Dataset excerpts

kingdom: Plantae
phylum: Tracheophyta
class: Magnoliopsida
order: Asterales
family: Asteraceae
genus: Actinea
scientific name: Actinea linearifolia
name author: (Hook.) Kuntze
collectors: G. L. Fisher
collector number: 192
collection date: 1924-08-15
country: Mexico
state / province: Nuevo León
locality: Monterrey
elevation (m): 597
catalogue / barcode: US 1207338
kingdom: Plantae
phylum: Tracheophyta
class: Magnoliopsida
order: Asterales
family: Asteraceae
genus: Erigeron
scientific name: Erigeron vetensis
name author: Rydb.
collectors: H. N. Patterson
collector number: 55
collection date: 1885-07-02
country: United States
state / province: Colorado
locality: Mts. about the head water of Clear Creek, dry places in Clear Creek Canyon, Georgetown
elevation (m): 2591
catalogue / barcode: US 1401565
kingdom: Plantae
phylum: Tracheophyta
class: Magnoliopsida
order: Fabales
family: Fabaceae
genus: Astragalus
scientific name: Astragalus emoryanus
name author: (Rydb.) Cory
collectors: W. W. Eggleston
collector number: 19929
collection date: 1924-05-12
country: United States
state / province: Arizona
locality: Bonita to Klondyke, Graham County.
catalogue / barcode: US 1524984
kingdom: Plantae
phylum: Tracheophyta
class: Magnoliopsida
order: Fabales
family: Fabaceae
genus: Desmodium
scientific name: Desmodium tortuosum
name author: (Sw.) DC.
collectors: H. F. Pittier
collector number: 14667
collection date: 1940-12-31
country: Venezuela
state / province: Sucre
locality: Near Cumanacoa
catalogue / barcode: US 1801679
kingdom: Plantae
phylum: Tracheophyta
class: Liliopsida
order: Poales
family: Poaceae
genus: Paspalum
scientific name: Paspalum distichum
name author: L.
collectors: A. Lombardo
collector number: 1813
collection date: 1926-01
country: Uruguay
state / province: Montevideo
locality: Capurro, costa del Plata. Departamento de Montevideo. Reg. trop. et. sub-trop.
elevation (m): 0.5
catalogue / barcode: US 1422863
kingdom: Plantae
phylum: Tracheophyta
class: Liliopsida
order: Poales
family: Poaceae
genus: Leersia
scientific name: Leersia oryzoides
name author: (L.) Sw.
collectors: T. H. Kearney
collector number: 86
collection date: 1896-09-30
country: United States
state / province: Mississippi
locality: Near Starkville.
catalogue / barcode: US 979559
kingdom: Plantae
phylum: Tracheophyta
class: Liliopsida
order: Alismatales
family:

▸ Task to complete:
Can you lay out every line of the records above as a numbered list, skipping any blank lines?

▸ Expected answer:
1. kingdom: Plantae
2. phylum: Tracheophyta
3. class: Magnoliopsida
4. order: Asterales
5. family: Asteraceae
6. genus: Actinea
7. scientific name: Actinea linearifolia
8. name author: (Hook.) Kuntze
9. collectors: G. L. Fisher
10. collector number: 192
11. collection date: 1924-08-15
12. country: Mexico
13. state / province: Nuevo León
14. locality: Monterrey
15. elevation (m): 597
16. catalogue / barcode: US 1207338
17. kingdom: Plantae
18. phylum: Tracheophyta
19. class: Magnoliopsida
20. order: Asterales
21. family: Asteraceae
22. genus: Erigeron
23. scientific name: Erigeron vetensis
24. name author: Rydb.
25. collectors: H. N. Patterson
26. collector number: 55
27. collection date: 1885-07-02
28. country: United States
29. state / province: Colorado
30. locality: Mts. about the head water of Clear Creek, dry places in Clear Creek Canyon, Georgetown
31. elevation (m): 2591
32. catalogue / barcode: US 1401565
33. kingdom: Plantae
34. phylum: Tracheophyta
35. class: Magnoliopsida
36. order: Fabales
37. family: Fabaceae
38. genus: Astragalus
39. scientific name: Astragalus emoryanus
40. name author: (Rydb.) Cory
41. collectors: W. W. Eggleston
42. collector number: 19929
43. collection date: 1924-05-12
44. country: United States
45. state / province: Arizona
46. locality: Bonita to Klondyke, Graham County.
47. catalogue / barcode: US 1524984
48. kingdom: Plantae
49. phylum: Tracheophyta
50. class: Magnoliopsida
51. order: Fabales
52. family: Fabaceae
53. genus: Desmodium
54. scientific name: Desmodium tortuosum
55. name author: (Sw.) DC.
56. collectors: H. F. Pittier
57. collector number: 14667
58. collection date: 1940-12-31
59. country: Venezuela
60. state / province: Sucre
61. locality: Near Cumanacoa
62. catalogue / barcode: US 1801679
63. kingdom: Plantae
64. phylum: Tracheophyta
65. class: Liliopsida
66. order: Poales
67. family: Poaceae
68. genus: Paspalum
69. scientific name: Paspalum distichum
70. name author: L.
71. collectors: A. Lombardo
72. collector number: 1813
73. collection date: 1926-01
74. country: Uruguay
75. state / province: Montevideo
76. locality: Capurro, costa del Plata. Departamento de Montevideo. Reg. trop. et. sub-trop.
77. elevation (m): 0.5
78. catalogue / barcode: US 1422863
79. kingdom: Plantae
80. phylum: Tracheophyta
81. class: Liliopsida
82. order: Poales
83. family: Poaceae
84. genus: Leersia
85. scientific name: Leersia oryzoides
86. name author: (L.) Sw.
87. collectors: T. H. Kearney
88. collector number: 86
89. collection date: 1896-09-30
90. country: United States
91. state / province: Mississippi
92. locality: Near Starkville.
93. catalogue / barcode: US 979559
94. kingdom: Plantae
95. phylum: Tracheophyta
96. class: Liliopsida
97. order: Alismatales
98. family:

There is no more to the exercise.